Since I’m your host today, please consider me this guy –
(Grand Host of Iron Chef – Takeshi Kaga. He Rules.)
The first art presented is considered a sport. In fact, it’s one of the most popular pastimes in Japan with about 7 million participants. The action is fast and furious, and yet very much like a chess match.
Players of this sport don very recognizable helmets and body armor to protect themselves from the bamboo strikes of their opponents. In very spirited matches, the players can be found screaming at each other in an effort to unbalance or disturb.
This sport runs many tournaments and competitions, but still manages to maintain a high level of traditionalism.
Name that art!
This next art is not for the feint of heart. Bamboo is rarely found in play here; instead, participants use wooden swords called bokken, or metal swords. Beginners tend to use unsharpened blades called iaito, while experts will use razor sharp blades called shinken.
Cuts, strikes, blocks, and all other manner of technique will be found in use here. There are no designated hit zones and no rules (except to win, of course). Despite its combative nature, this art still makes time for the building of mind and spirit, with the intent of overcoming one’s opponent and one’s own weakness.
Name that art!
The third art in question is more serene than the first two…at least, on the surface.
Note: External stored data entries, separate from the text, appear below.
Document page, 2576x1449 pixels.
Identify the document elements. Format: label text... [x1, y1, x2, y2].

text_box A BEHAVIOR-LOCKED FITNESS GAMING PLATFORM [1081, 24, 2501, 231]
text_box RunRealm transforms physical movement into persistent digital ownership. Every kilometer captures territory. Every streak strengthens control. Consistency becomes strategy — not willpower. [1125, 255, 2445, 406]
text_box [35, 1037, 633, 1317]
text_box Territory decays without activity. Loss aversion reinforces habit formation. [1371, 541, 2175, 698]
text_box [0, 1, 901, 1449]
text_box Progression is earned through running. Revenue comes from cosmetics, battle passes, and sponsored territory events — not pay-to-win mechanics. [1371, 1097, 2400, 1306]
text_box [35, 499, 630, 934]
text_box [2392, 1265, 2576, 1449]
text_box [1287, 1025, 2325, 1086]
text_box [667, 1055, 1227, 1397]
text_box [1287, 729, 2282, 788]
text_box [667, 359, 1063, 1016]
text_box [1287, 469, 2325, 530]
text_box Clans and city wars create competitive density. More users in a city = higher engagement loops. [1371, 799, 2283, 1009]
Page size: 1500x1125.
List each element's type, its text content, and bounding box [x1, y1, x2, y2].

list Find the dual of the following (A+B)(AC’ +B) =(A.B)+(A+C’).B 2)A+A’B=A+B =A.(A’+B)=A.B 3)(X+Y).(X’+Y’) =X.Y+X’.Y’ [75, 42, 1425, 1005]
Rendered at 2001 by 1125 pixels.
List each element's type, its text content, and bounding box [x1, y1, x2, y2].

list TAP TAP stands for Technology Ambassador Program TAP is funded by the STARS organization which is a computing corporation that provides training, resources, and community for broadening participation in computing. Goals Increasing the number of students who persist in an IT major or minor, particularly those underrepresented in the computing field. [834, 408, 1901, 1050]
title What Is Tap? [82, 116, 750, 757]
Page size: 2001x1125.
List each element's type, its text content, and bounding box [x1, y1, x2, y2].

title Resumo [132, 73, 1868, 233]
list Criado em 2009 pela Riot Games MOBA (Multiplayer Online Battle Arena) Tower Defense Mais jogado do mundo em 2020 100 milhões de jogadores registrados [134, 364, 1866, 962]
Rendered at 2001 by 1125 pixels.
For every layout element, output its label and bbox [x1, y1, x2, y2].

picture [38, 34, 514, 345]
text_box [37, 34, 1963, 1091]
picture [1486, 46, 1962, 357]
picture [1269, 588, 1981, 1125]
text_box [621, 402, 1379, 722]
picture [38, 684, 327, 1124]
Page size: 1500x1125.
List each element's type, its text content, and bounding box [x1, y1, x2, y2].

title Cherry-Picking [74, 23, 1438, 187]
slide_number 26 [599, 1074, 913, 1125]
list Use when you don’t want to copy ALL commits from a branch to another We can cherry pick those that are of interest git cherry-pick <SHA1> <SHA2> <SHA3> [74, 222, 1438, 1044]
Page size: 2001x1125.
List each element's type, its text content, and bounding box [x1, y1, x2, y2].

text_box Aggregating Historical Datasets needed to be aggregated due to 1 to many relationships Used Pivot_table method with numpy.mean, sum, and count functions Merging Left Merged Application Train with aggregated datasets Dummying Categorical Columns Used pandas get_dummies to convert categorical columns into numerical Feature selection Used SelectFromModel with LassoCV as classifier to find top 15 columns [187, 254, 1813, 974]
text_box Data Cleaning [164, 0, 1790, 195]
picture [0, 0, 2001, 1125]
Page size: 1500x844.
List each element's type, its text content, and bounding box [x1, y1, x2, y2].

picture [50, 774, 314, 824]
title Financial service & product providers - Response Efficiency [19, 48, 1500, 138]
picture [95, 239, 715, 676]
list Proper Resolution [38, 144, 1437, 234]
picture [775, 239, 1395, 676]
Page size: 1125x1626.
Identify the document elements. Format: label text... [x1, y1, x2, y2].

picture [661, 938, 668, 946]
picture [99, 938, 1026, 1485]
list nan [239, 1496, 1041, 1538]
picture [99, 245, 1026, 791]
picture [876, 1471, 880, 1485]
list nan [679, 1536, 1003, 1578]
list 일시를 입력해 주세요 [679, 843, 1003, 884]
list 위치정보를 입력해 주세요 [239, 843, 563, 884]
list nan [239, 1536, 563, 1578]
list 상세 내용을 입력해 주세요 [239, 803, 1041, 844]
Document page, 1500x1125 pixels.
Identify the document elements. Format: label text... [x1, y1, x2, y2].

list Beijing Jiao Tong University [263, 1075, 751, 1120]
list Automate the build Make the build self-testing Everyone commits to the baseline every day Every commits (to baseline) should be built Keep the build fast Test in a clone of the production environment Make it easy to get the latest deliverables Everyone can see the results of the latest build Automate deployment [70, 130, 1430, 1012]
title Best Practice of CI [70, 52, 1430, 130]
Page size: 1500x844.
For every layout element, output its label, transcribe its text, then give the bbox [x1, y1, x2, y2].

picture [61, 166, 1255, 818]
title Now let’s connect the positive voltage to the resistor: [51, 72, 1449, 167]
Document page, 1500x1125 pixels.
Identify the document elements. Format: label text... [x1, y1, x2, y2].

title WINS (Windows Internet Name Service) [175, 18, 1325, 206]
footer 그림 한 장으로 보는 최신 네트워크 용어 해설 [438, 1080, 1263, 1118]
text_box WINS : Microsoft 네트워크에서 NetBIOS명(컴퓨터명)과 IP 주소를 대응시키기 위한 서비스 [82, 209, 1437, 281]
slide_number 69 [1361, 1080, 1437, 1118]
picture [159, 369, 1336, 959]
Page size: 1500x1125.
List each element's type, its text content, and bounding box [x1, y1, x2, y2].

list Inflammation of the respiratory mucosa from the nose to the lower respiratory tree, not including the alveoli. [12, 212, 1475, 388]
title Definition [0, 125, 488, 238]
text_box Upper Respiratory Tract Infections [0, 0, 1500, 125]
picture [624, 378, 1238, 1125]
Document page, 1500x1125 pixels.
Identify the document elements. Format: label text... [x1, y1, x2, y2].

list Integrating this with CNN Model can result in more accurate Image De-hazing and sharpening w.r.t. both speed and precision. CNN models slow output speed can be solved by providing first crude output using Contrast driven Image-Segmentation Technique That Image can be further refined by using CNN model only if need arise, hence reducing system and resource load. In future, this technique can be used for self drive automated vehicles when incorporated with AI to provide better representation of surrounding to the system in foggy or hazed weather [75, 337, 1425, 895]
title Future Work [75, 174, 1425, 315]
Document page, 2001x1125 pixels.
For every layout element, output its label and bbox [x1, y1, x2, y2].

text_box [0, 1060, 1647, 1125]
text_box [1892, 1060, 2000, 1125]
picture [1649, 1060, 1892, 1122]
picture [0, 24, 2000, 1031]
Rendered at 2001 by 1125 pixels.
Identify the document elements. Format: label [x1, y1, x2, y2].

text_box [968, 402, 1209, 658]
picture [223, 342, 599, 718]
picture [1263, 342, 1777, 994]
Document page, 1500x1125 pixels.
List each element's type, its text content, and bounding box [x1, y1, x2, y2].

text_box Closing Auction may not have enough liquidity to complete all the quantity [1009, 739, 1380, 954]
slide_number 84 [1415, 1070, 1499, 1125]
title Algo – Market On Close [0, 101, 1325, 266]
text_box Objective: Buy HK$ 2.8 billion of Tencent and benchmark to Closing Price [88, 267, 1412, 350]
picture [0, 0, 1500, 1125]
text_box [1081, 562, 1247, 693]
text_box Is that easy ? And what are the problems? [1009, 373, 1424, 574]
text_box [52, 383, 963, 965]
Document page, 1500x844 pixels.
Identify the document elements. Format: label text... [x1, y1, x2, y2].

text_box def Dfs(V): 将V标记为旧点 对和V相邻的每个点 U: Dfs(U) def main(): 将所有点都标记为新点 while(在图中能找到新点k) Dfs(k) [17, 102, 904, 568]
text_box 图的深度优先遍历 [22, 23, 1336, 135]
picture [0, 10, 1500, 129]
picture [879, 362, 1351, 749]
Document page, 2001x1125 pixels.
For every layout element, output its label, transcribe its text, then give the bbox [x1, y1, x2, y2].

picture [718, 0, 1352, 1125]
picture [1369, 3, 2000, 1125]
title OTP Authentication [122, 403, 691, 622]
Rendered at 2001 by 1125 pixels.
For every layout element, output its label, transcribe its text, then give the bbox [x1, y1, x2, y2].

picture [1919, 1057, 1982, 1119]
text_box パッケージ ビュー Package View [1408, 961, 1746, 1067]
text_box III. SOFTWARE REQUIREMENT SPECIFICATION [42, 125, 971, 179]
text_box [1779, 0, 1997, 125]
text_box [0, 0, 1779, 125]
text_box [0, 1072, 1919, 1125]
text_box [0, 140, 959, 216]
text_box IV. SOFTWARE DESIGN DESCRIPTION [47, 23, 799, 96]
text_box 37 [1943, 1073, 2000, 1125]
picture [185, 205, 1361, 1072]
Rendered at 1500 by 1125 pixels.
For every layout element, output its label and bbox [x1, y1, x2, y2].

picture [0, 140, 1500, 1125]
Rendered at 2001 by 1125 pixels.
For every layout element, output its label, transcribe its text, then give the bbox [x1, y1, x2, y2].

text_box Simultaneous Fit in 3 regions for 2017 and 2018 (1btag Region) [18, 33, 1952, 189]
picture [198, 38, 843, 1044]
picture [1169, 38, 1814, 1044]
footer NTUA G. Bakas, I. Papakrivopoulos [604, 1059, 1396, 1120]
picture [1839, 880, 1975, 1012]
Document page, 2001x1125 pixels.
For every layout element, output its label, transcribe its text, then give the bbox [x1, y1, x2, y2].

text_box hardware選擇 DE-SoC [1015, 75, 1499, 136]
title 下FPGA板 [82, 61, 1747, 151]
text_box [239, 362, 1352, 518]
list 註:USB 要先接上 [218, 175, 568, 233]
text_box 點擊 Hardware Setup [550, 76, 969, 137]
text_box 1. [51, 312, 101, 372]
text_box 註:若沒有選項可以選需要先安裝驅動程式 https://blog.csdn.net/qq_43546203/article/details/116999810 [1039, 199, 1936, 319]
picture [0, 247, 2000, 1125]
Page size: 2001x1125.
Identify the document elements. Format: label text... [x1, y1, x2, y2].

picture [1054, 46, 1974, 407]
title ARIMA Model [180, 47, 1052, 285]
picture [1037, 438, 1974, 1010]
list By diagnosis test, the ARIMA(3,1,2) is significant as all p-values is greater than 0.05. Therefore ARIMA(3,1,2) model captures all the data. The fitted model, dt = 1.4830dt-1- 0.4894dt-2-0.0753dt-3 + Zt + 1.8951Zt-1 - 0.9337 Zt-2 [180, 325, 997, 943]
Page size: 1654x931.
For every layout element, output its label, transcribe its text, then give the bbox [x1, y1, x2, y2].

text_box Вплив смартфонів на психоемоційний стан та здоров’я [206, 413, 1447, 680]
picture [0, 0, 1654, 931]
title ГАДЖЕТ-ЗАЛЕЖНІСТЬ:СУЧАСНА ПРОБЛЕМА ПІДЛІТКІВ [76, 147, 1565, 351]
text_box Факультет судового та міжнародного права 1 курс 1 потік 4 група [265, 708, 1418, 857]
Often performed from a kneeling position, this is the method of drawing a sword. Few people realize that the act of drawing a japanese katana is an art all by itself.
Unlike other sword practices, this ‘way’ is used for perfection of character moreso than combative effectiveness. That being said, the techniques used are still quite effective, and in some Ryu, maintain a high level of aggressiveness.
Meditative, empowering, and woefully difficult, this art makes you think twice about hurrying (lest you lose a finger).
Name that art!
What would this be –
***ANSWER KEY***ANSWER KEY***ANSWER KEY***
Question 1 – b.) KENDO. That’s right, this is the sport of kendo. Popular, aggressive, and exasperating.
Question 2 – a.) KENJUTSU. Kenjutsu makes up a bulk of what we see in swordplay, but is hardly the only art involved.
Question 3 – c.) IAIDO. It seems so easy…until you try to kneel with grace and poise in a hakama for the first time. Then there’s the sword to deal with…
Question 4 – NONE. Actually, that’s not true. It’s sort of a trick question – one practitioner is doing kenjutsu (the drawn sword) while the other does iaido (the sheathed sword). Did I trick you? Probably not, but maybe I kept you on your toes.